I'd just like people's take on these features, as I thought were pretty cool, from a design/technical aspect.
It seems like everyone's talking shit without actually discussing the features that are "bad" and I'm tired of hearing, "Oh, Mark Jacobs... Can't wait to see this game fail. Now I'm going to talk shit about it without using any specific examples."
I did your job for you. Discuss.
I actually took the time to watch the videos and read what you posted and to me it is just a random collection of vague and incomplete ideas. I love discussing designs in particular and design processes in general, but there is little to talk about here. So I will just kind of briefly go over my thoughts.
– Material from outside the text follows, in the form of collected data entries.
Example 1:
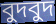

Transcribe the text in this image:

বুদবুদ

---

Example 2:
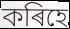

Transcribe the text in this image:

কৰিহে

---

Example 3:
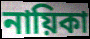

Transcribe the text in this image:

নায়িকা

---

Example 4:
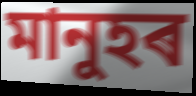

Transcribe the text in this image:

মানুহৰ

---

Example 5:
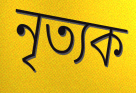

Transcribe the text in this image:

নৃত্যকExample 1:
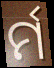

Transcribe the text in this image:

ର୍ମ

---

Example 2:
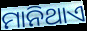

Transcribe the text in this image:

ମାନିଥାଏ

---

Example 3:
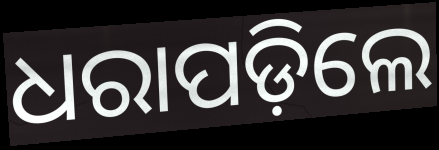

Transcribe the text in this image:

ଧରାପଡ଼ିଲେ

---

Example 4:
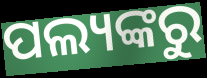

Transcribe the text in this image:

ପଲ୍ୟଙ୍କରୁ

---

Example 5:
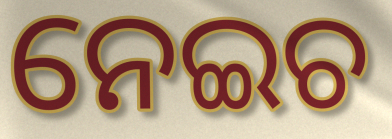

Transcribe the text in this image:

ନେଇଚ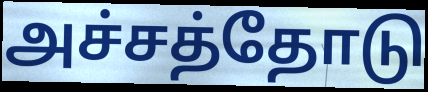
அச்சத்தோடுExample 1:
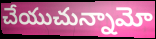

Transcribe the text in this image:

చేయుచున్నామో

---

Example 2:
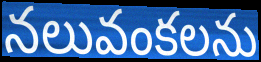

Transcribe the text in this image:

నలువంకలను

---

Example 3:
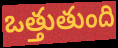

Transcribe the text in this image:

ఒత్తుతుంది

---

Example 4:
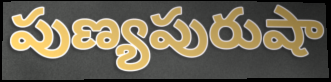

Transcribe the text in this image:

పుణ్యపురుషా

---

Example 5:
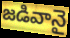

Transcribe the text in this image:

జడివానై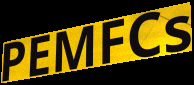
PEMFCs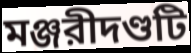
মঞ্জরীদণ্ডটি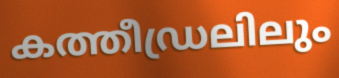
കത്തീഡ്രലിലുംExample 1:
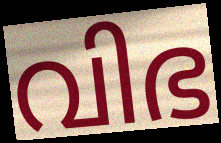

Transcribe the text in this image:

വിഭ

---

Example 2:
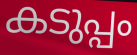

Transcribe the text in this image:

കടുപ്പം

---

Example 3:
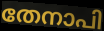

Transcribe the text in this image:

തേനാപി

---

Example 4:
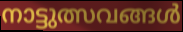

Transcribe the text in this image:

നാട്ടുത്സവങ്ങൾ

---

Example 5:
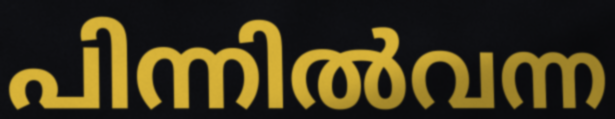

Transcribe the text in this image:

പിന്നിൽവന്ന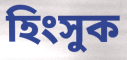
হিংসুক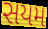
સયમ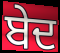
ਬੇਦ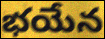
భయేన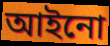
আইনোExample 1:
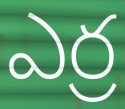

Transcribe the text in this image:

ఎర్ర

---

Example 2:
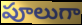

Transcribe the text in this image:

పూలుగా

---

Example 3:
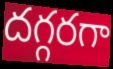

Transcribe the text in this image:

దగ్గరగా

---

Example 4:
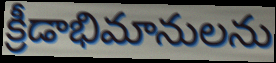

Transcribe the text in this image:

క్రీడాభిమానులను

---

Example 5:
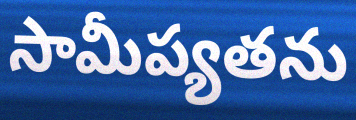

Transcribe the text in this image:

సామీప్యతను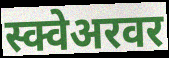
स्क्वेअरवर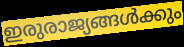
ഇരുരാജ്യങ്ങൾക്കും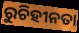
ରୁଚିହୀନତା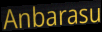
Anbarasu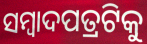
ସମ୍ବାଦପତ୍ରଟିକୁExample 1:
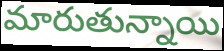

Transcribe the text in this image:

మారుతున్నాయి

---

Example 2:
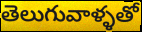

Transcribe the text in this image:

తెలుగువాళ్ళతో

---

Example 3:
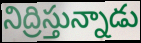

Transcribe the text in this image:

నిద్రిస్తున్నాడు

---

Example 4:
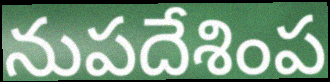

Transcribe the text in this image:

నుపదేశింప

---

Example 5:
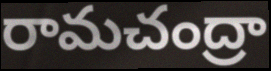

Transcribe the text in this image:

రామచంద్రాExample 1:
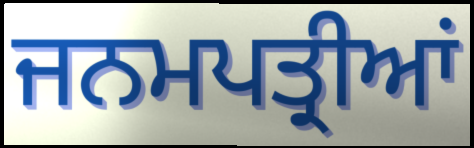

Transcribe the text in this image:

ਜਨਮਪਤ੍ਰੀਆਂ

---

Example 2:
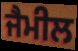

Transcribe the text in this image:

ਜੈਮੀਲ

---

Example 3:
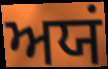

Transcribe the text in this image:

ਅਯਂ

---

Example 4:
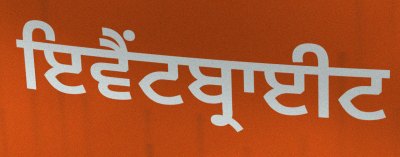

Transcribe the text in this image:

ਇਵੈਂਟਬ੍ਰਾਈਟ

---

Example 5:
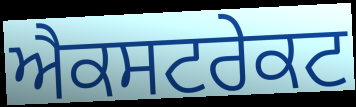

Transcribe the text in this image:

ਐਕਸਟਰੇਕਟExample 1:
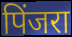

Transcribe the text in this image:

पिंजरा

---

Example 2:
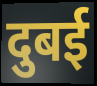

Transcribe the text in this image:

दुबई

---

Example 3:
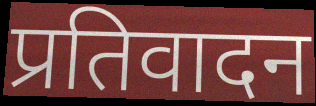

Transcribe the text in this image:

प्रतिवादन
The building thing is neat, but it is just a client side tech demo, nothing really, I probably shouldn't say this but my company has that in our tech and it is fully multiplayer. Its fun to play with but it isn't a system, design or game, those are different things and require much more time, effort, and skill to pull together. It skips over all sorts of basic questions like what is the core purpose of a building, what do they do, why and how do they interact with players and the world, what gameplay purpose does it serve, what player fantasy does it fulfill, and how does it interact with your moment to moment gameplay.
The stealth thing again is just a vague undeveloped concept that isn't really a stealth system. It is a sort of way-gate dual world system, which does sound cool but it is this sort of random thing that just exists alongside all of these other random elements. What is the shadow realm? What, specifically, about this better than normal stealth and why? What problems does normal stealth have that this fixes? So on, I have more questions than anything, and I could probably answer some of them myself if I cared enough.
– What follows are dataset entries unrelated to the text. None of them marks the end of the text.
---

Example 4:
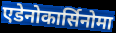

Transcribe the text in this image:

एडेनोकार्सिनोमा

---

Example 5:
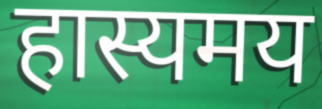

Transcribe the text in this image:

हास्यमयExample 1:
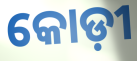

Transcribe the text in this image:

କୋଡ଼ୀ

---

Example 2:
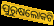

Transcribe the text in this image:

ପୁରୁଷଲୋକଟି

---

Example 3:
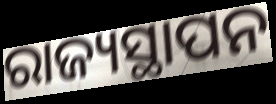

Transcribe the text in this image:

ରାଜ୍ୟସ୍ଥାପନ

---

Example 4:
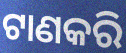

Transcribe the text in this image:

ଟାଣକରି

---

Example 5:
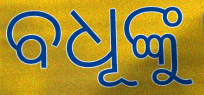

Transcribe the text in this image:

ବଧୂଙ୍କୁ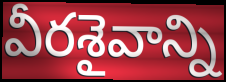
వీరశైవాన్ని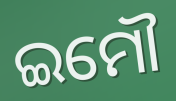
ଇମୌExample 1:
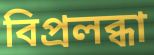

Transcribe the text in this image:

বিপ্রলব্ধা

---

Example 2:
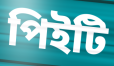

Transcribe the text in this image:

পিইটি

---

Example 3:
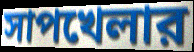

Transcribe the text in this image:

সাপখেলার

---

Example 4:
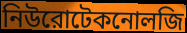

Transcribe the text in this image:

নিউরোটেকনোলজি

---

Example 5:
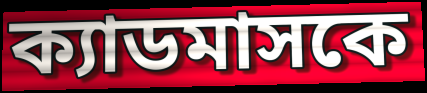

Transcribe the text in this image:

ক্যাডমাসকেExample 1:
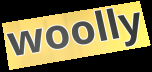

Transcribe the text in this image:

woolly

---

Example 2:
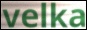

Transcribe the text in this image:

velka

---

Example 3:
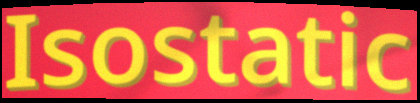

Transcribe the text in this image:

Isostatic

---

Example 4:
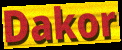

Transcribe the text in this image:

Dakor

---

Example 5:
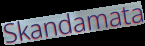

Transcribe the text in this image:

Skandamata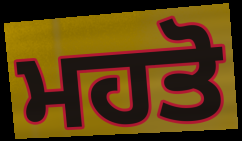
ਮਹਤੋ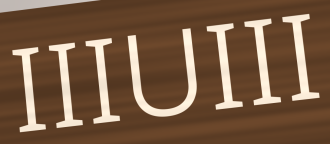
IIIUIIIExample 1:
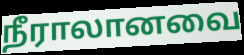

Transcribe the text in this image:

நீராலானவை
The harvesting is extremely basic and no better than WoW, except zoned, which means people will spend most of their time in holes in the ground away from eachother. There isn't much to say about that other than it sounds extremely tedious. He still hasn't mentioned a single thing about the core moment-to-moment gameplay of crafting, which has always been the hard part. I assume that combat core gameplay is DAoC (which is outdated at this point), but what is the moment-to-moment gameplay of crafting? Is it something like SWG which was less about crafting and more about harvesting/logistics? Is it some sort of mini-game? Why would a player want to be a full-time crafter, what is there to draw those people in?
The essential problem with the features he mentions is that he always talks about the
resultsof player actions, the end chain of a series of things. Never about the details, how players get there, why they do these things, what motivates them, and how these things interact. That is the easy part, very easy, so easy you guys do it on this board every day and I enjoy reading about it. But you guys aren't professional designers, you aren't asking for money, you are just talking and having fun. You can't just skip all of the other stuff and pretend that it will magically work itself out, that leads to promising things you can't deliver. I say this from both a technical and design perspective, you can't run game development this way and expect good results.
What I would
liketo see is him take just one of these MANY features he mentions and lay out how it will work stem to stern, why it works this way, what are its benefits and potential problems, then how they intend to mitigate those potential problems. The details matter, they matter A LOT, and if you just keep skipping around "designing cool things" before working out the details or kinks of the previous system then you end up with 100 20% developed features instead of 20 fully developed features. This is a problem, a big one, one that leaves me with absolutely no confidence in the project.
I criticize it so harshly because CU is such a fantastic public case study on how not to design a game, and yet it is somehow taking so many people in.